Ford said on Tuesday it was postponing its plan to restart production at its North American plants due to safety concerns for its workers amid the coronavirus pandemic.
To generate cash, the No. 2 U.S. automaker had said last week it was poised to restart production at some plants in North America as early as April 6, bringing back such profitable vehicles as its top-selling F-150 full-sized pickup, the Transit commercial van and SUVs.
But on Tuesday, Ford said it had been aiming to resume production at several key U.S. plants on April 14, but would now instead do so at dates it would announce later on.
"The health and safety of our workforce, dealers, customers, partners and communities remains our highest priority," Kumar Galhotra, president of Ford's North American operations, said in a statement.
Still, the automaker will open a plant in Ypsilanti, Michigan, during the week of April 20, that will make ventilators to treat patients afflicted by the coronavirus.
Rival Fiat Chrysler Automobiles said last week it plans to resume production in North America on April 13.
General Motors has shuttered its plants indefinitely and has not provided a date for vehicle production to restart.

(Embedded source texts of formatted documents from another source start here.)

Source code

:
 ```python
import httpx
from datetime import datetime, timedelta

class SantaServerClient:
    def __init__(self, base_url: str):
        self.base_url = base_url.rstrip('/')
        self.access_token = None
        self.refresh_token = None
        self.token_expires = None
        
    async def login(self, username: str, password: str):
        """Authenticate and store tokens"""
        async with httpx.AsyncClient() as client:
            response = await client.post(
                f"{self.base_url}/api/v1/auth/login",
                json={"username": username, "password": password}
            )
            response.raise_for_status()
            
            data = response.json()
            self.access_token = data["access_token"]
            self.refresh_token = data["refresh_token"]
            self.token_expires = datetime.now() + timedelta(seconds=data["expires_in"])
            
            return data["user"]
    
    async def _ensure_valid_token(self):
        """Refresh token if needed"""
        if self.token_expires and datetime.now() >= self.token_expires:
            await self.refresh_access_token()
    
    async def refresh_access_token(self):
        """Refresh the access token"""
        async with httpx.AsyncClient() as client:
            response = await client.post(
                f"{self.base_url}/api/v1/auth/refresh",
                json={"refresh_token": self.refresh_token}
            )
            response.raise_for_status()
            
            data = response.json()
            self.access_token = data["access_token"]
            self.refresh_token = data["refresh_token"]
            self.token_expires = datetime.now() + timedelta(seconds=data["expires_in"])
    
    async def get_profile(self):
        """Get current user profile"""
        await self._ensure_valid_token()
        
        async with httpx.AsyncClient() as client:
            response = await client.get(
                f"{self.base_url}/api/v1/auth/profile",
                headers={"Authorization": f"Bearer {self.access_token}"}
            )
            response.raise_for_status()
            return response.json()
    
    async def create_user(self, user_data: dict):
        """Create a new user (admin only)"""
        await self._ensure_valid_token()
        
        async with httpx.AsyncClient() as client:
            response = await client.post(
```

It is facing a delay in the production launch of its redesigned large SUVs and is delaying work on other SUVs.
"Once it is safe to resume production, we will do so," a GM spokesman said.
As of Monday, Volkswagen was shooting for an April 5 reopening at its Tennessee plant. Honda, Nissan and Subaru facilities in North America will remain closed through April 6, and Hyundai through April 10. Toyota was planning to reopen its North American plants April 17.